## CONSIGNE
Traduisez en anglais la phrase suivante, tirée de l'extrait sur Friedrich List ci-dessous : « Dans la pensée économique allemande, Friedrich List occupe une place particulière : il est en effet l'un des premiers, avec le romantique Adam Müller, à avoir opposé un système complet, son “système national d'économie politique” au système libéral et le premier dont les idées soient passées dans les faits, sous la forme du protectionnisme. »

Dans la pensée économique allemande, Friedrich List occupe une place particulière : il est en effet l'un des premiers, avec le romantique Adam Müller, à avoir opposé un système complet, son “système national d'économie politique” au système libéral et le premier dont les idées soient passées dans les faits, sous la forme du protectionnisme. Il a ainsi contribué à opposer un barrage au déferlement des idées libérales et remporté, avec le protectionnisme, une première victoire décisive sur les libéraux, ces « modernes barbares » dénoncés par Ferdinand Lassalle.

Aujourd'hui, les conceptions de List sont redécouvertes et semblent triompher de celles de ses adversaires libéraux, du moins dans le Tiers-Monde ; les organisations internationales (comme l'UNESCO) aussi bien que les théoriciens du développement, tels que François Perroux, n'insistent-ils pas sur la nécessit&eacute, pour les pays du Tiers-Monde d'un développement endogène (ou “autocentré”) et intégré ?

## DONNÉES SOURCES
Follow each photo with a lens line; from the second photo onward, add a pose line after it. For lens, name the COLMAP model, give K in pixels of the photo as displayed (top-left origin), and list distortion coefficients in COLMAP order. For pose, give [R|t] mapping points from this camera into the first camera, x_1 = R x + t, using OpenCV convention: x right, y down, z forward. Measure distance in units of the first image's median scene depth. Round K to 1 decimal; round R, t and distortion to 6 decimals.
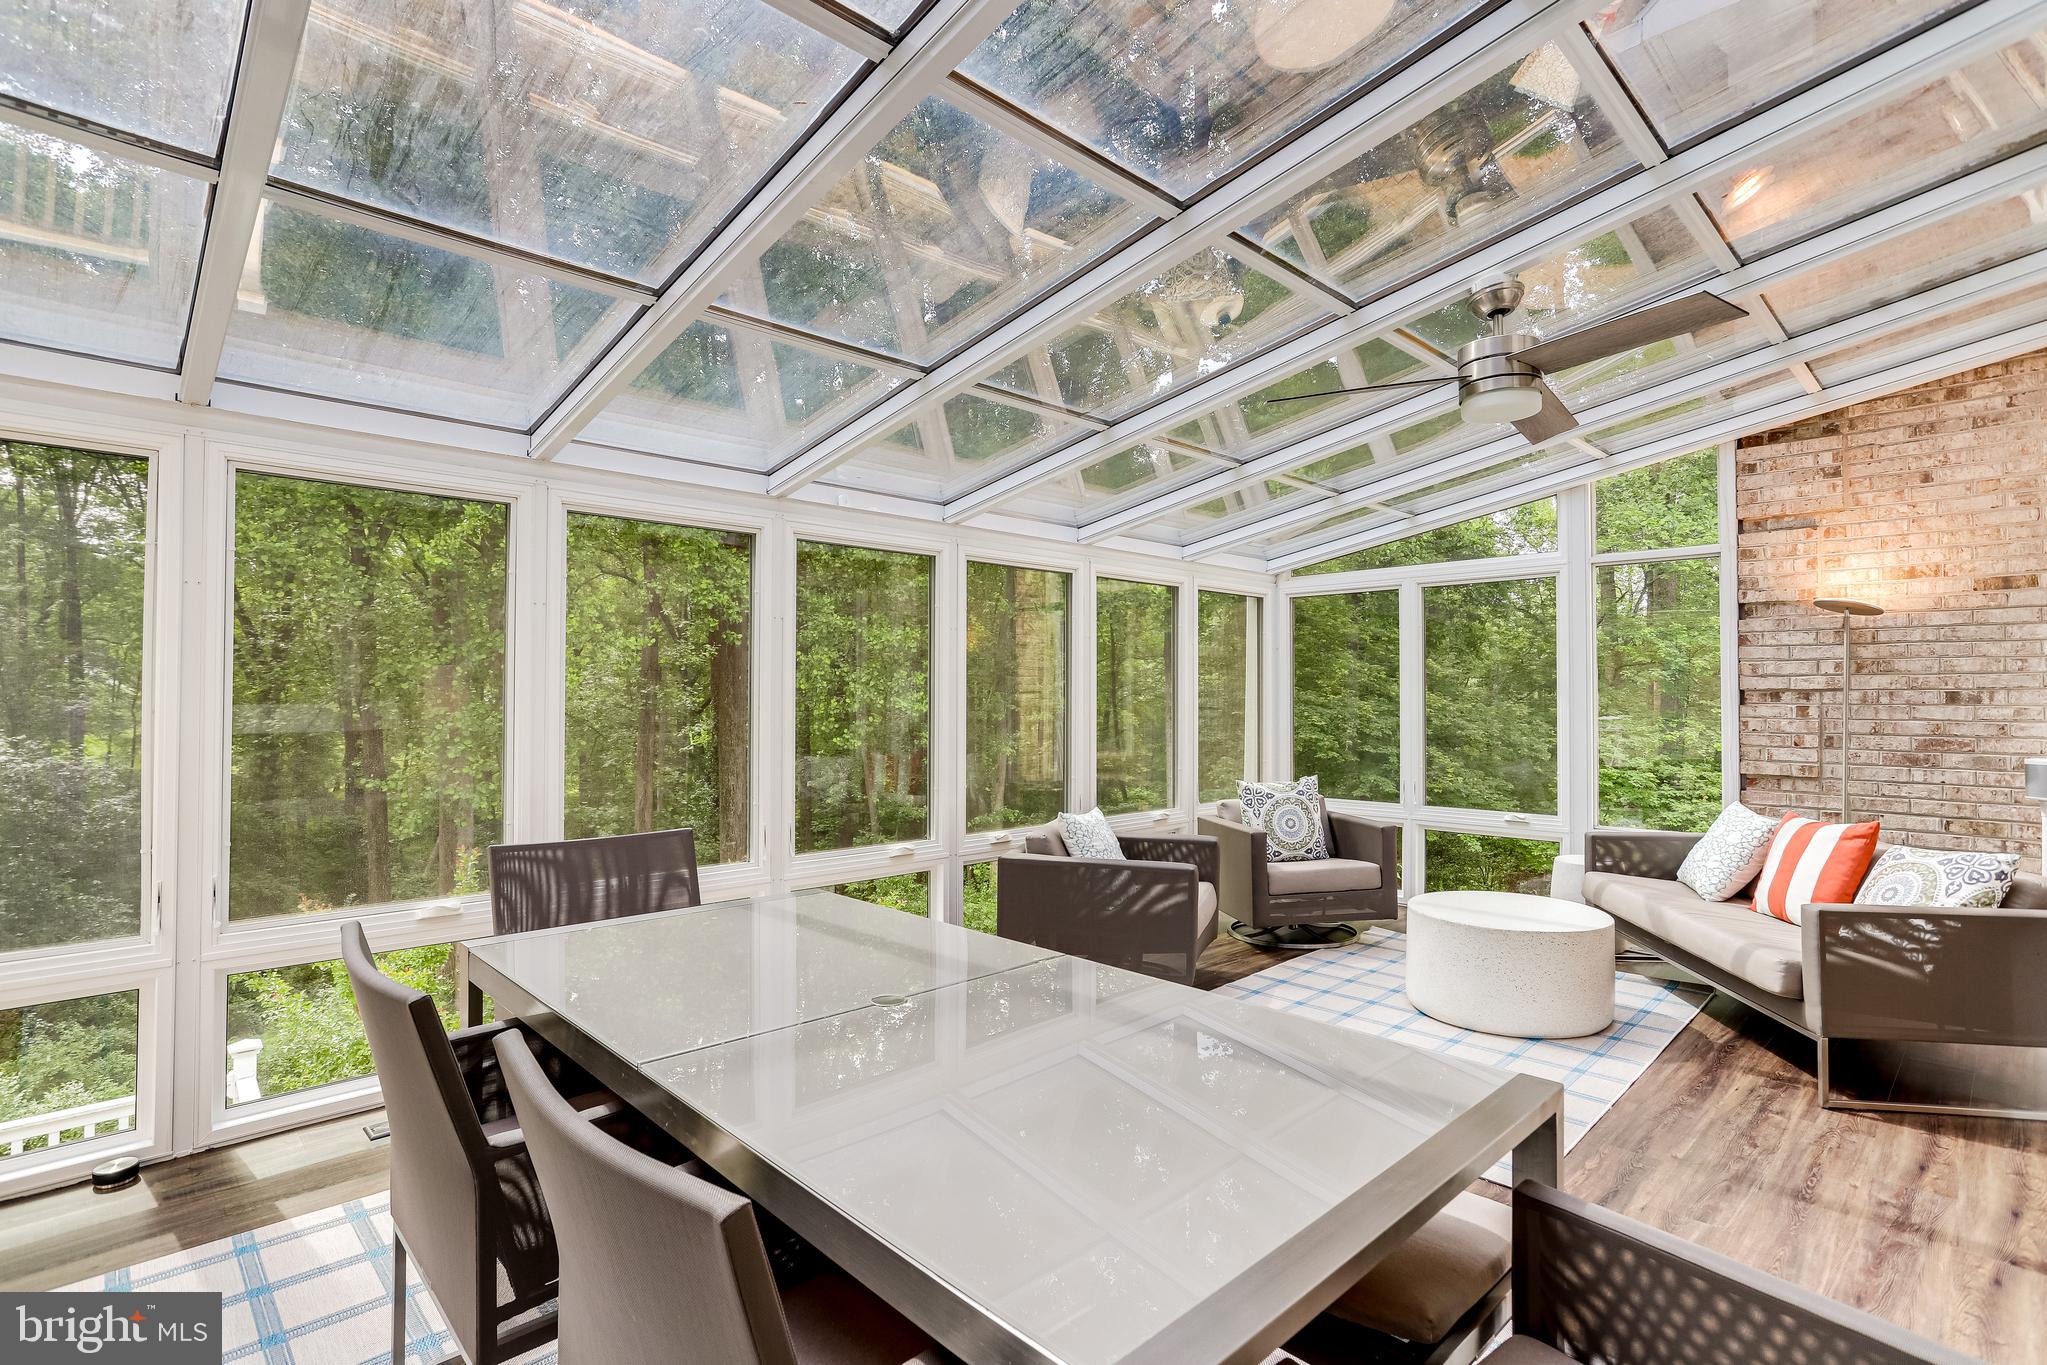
lens RADIAL K [[974.3, 0, 1027.6], [0, 974.3, 685.7], [0, 0, 1]] dist [0.017266, 0.000737]
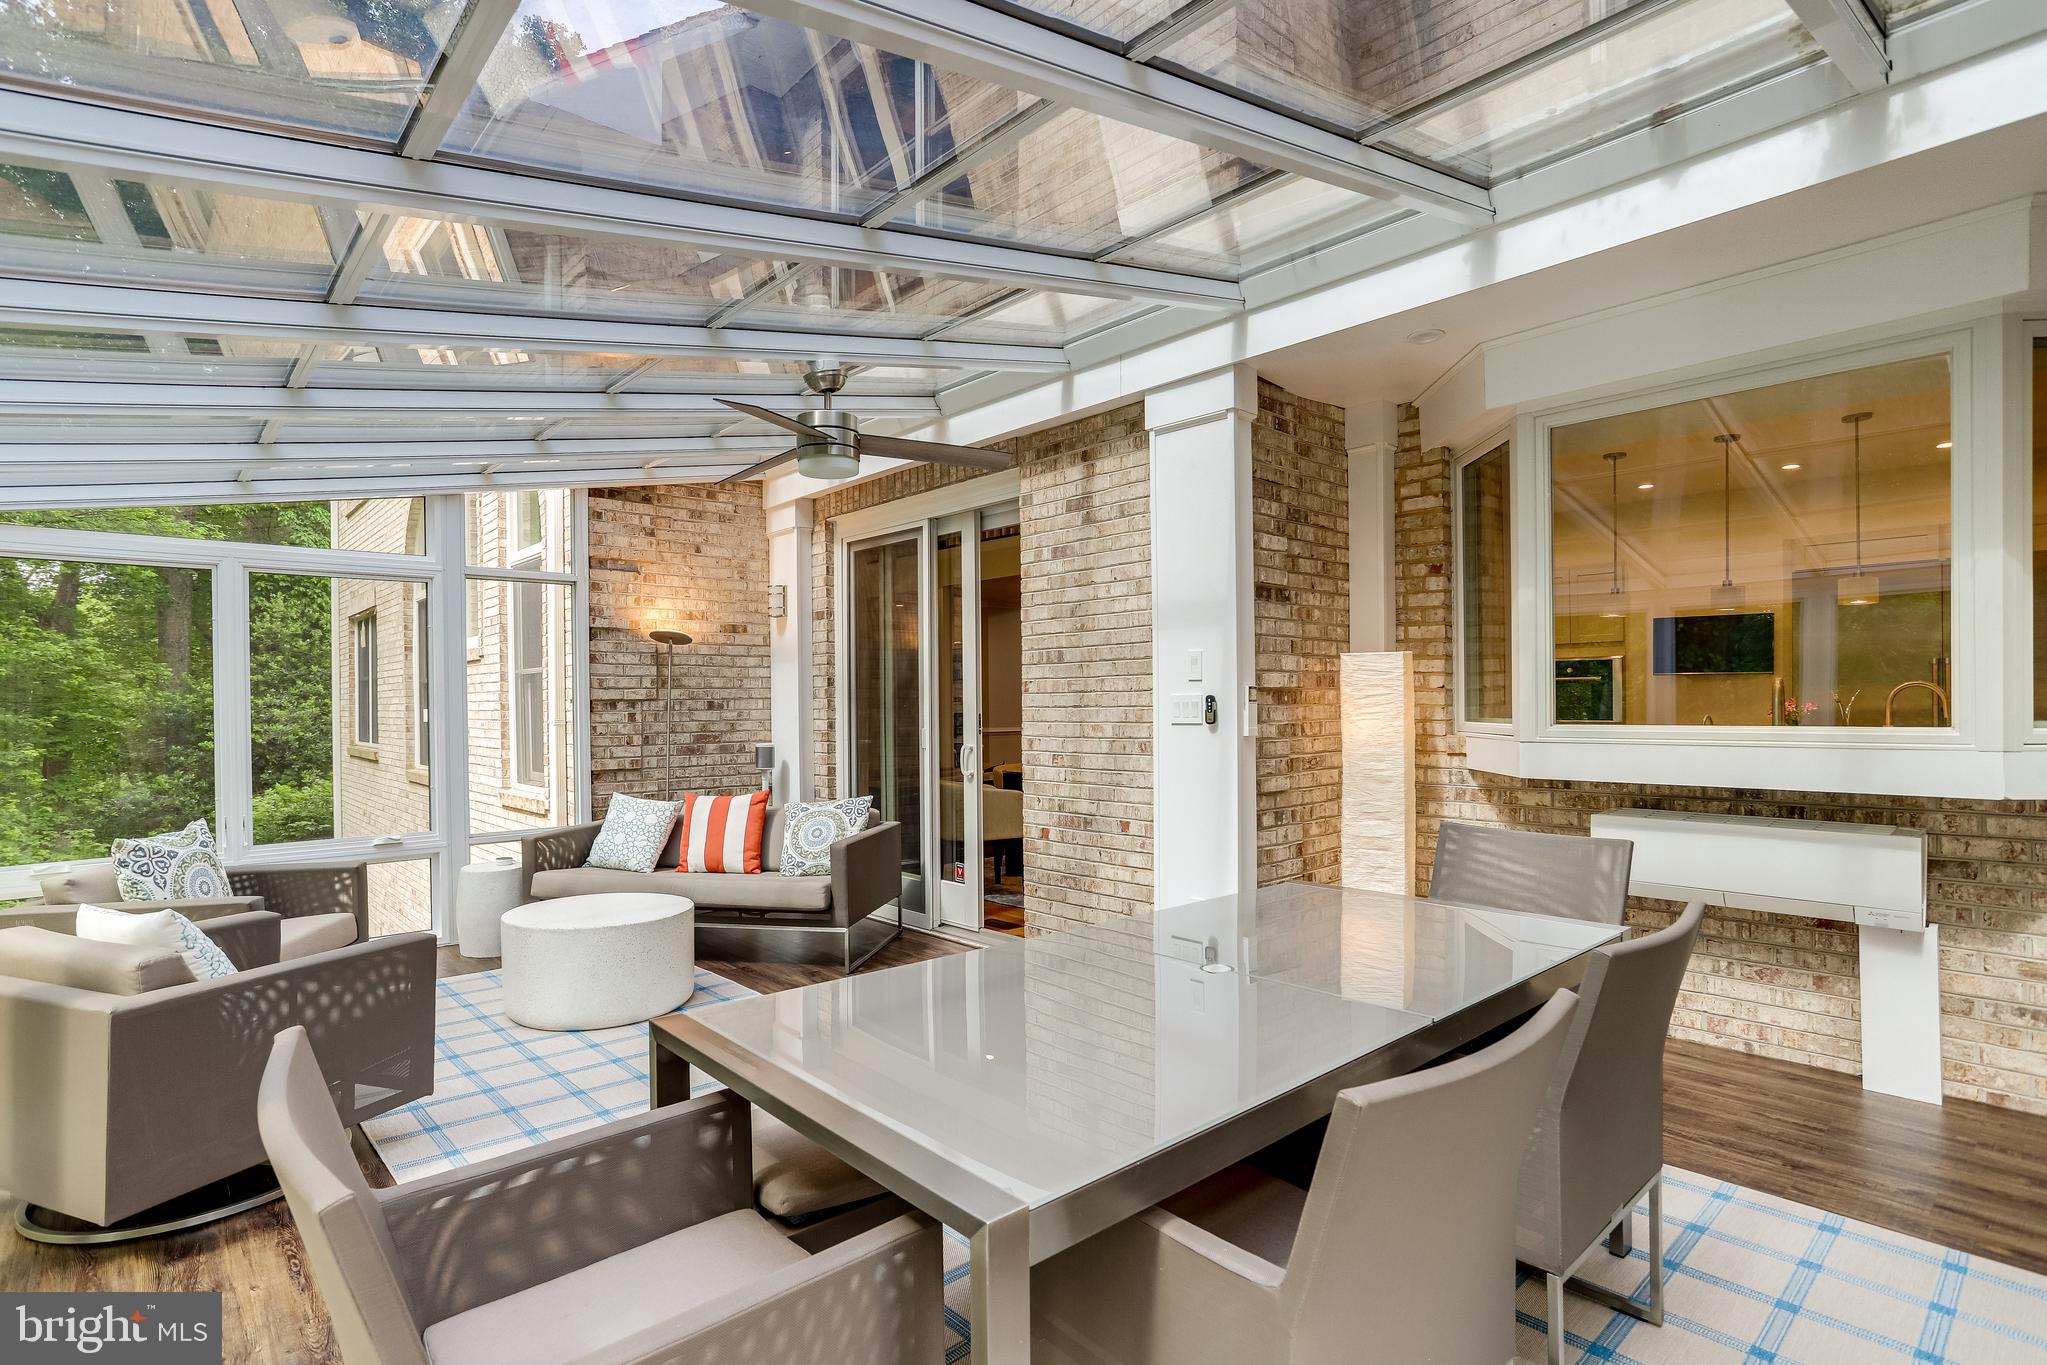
lens RADIAL K [[1116.0, 0, 1029.0], [0, 1116.0, 693.7], [0, 0, 1]] dist [-0.001315, 0.000254]
pose [[0.033092, -0.006175, 0.999433, -0.648432], [-0.010816, 0.999920, 0.006536, -0.019365], [-0.999394, -0.011026, 0.033022, 0.457482]]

## SOLUTION
In German economic thought, Friedrich List holds a special place: he is indeed one of the first, along with the Romantic Adam Müller, to have set a complete system, his "national system of political economy," against the liberal system, and the first whose ideas were put into practice, in the form of protectionism.